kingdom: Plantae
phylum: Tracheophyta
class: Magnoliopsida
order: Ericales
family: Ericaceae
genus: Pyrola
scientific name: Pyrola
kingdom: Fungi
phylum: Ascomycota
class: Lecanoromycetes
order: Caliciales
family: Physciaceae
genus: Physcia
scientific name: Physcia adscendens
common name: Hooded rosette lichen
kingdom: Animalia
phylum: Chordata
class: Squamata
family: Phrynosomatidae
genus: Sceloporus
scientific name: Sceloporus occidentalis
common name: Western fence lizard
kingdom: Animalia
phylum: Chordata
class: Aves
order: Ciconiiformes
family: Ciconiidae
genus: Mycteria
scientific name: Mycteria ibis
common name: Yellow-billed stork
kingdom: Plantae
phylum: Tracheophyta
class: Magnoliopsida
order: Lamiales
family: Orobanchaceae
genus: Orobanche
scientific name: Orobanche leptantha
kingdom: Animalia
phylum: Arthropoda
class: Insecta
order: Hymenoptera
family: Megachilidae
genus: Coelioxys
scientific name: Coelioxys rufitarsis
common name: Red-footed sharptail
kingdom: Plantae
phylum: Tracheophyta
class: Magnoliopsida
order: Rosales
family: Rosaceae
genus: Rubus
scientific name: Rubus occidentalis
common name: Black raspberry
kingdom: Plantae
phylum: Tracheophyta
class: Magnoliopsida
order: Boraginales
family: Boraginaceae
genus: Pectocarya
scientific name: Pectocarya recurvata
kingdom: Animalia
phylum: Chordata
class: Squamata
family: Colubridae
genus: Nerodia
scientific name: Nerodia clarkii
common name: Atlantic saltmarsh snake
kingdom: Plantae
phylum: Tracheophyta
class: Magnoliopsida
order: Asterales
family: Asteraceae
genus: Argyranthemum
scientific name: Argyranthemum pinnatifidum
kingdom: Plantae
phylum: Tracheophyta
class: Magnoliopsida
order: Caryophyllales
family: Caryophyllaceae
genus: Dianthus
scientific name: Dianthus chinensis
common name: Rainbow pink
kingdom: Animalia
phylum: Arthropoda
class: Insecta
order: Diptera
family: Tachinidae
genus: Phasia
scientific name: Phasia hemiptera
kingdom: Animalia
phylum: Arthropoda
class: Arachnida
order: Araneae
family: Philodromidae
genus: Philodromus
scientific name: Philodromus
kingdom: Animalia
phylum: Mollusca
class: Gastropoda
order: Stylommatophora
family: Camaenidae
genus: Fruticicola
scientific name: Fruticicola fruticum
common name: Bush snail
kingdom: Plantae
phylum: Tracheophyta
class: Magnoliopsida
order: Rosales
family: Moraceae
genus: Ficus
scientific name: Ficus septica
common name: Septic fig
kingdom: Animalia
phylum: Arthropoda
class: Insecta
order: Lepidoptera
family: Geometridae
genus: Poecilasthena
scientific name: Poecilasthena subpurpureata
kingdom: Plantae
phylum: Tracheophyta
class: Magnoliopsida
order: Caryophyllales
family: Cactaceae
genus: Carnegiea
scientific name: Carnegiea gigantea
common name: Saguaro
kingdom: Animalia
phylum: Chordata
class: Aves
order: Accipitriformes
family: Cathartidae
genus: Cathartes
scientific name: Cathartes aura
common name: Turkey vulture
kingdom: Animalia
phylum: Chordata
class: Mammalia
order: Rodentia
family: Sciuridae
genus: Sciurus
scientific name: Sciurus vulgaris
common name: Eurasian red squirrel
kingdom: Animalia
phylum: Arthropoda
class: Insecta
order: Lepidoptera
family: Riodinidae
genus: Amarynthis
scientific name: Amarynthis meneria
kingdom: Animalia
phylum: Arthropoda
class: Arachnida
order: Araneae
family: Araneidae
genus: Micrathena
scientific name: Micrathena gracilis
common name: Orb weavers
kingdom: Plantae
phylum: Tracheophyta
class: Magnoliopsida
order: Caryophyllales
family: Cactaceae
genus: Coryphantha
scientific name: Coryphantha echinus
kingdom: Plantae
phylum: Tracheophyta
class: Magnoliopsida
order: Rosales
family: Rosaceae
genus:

:: Task directions ::
Reproduce every line of the records above in the same order, keeping each word and spelling unchanged.

:: Exercise answer ::
kingdom: Plantae
phylum: Tracheophyta
class: Magnoliopsida
order: Ericales
family: Ericaceae
genus: Pyrola
scientific name: Pyrola
kingdom: Fungi
phylum: Ascomycota
class: Lecanoromycetes
order: Caliciales
family: Physciaceae
genus: Physcia
scientific name: Physcia adscendens
common name: Hooded rosette lichen
kingdom: Animalia
phylum: Chordata
class: Squamata
family: Phrynosomatidae
genus: Sceloporus
scientific name: Sceloporus occidentalis
common name: Western fence lizard
kingdom: Animalia
phylum: Chordata
class: Aves
order: Ciconiiformes
family: Ciconiidae
genus: Mycteria
scientific name: Mycteria ibis
common name: Yellow-billed stork
kingdom: Plantae
phylum: Tracheophyta
class: Magnoliopsida
order: Lamiales
family: Orobanchaceae
genus: Orobanche
scientific name: Orobanche leptantha
kingdom: Animalia
phylum: Arthropoda
class: Insecta
order: Hymenoptera
family: Megachilidae
genus: Coelioxys
scientific name: Coelioxys rufitarsis
common name: Red-footed sharptail
kingdom: Plantae
phylum: Tracheophyta
class: Magnoliopsida
order: Rosales
family: Rosaceae
genus: Rubus
scientific name: Rubus occidentalis
common name: Black raspberry
kingdom: Plantae
phylum: Tracheophyta
class: Magnoliopsida
order: Boraginales
family: Boraginaceae
genus: Pectocarya
scientific name: Pectocarya recurvata
kingdom: Animalia
phylum: Chordata
class: Squamata
family: Colubridae
genus: Nerodia
scientific name: Nerodia clarkii
common name: Atlantic saltmarsh snake
kingdom: Plantae
phylum: Tracheophyta
class: Magnoliopsida
order: Asterales
family: Asteraceae
genus: Argyranthemum
scientific name: Argyranthemum pinnatifidum
kingdom: Plantae
phylum: Tracheophyta
class: Magnoliopsida
order: Caryophyllales
family: Caryophyllaceae
genus: Dianthus
scientific name: Dianthus chinensis
common name: Rainbow pink
kingdom: Animalia
phylum: Arthropoda
class: Insecta
order: Diptera
family: Tachinidae
genus: Phasia
scientific name: Phasia hemiptera
kingdom: Animalia
phylum: Arthropoda
class: Arachnida
order: Araneae
family: Philodromidae
genus: Philodromus
scientific name: Philodromus
kingdom: Animalia
phylum: Mollusca
class: Gastropoda
order: Stylommatophora
family: Camaenidae
genus: Fruticicola
scientific name: Fruticicola fruticum
common name: Bush snail
kingdom: Plantae
phylum: Tracheophyta
class: Magnoliopsida
order: Rosales
family: Moraceae
genus: Ficus
scientific name: Ficus septica
common name: Septic fig
kingdom: Animalia
phylum: Arthropoda
class: Insecta
order: Lepidoptera
family: Geometridae
genus: Poecilasthena
scientific name: Poecilasthena subpurpureata
kingdom: Plantae
phylum: Tracheophyta
class: Magnoliopsida
order: Caryophyllales
family: Cactaceae
genus: Carnegiea
scientific name: Carnegiea gigantea
common name: Saguaro
kingdom: Animalia
phylum: Chordata
class: Aves
order: Accipitriformes
family: Cathartidae
genus: Cathartes
scientific name: Cathartes aura
common name: Turkey vulture
kingdom: Animalia
phylum: Chordata
class: Mammalia
order: Rodentia
family: Sciuridae
genus: Sciurus
scientific name: Sciurus vulgaris
common name: Eurasian red squirrel
kingdom: Animalia
phylum: Arthropoda
class: Insecta
order: Lepidoptera
family: Riodinidae
genus: Amarynthis
scientific name: Amarynthis meneria
kingdom: Animalia
phylum: Arthropoda
class: Arachnida
order: Araneae
family: Araneidae
genus: Micrathena
scientific name: Micrathena gracilis
common name: Orb weavers
kingdom: Plantae
phylum: Tracheophyta
class: Magnoliopsida
order: Caryophyllales
family: Cactaceae
genus: Coryphantha
scientific name: Coryphantha echinus
kingdom: Plantae
phylum: Tracheophyta
class: Magnoliopsida
order: Rosales
family: Rosaceae
genus:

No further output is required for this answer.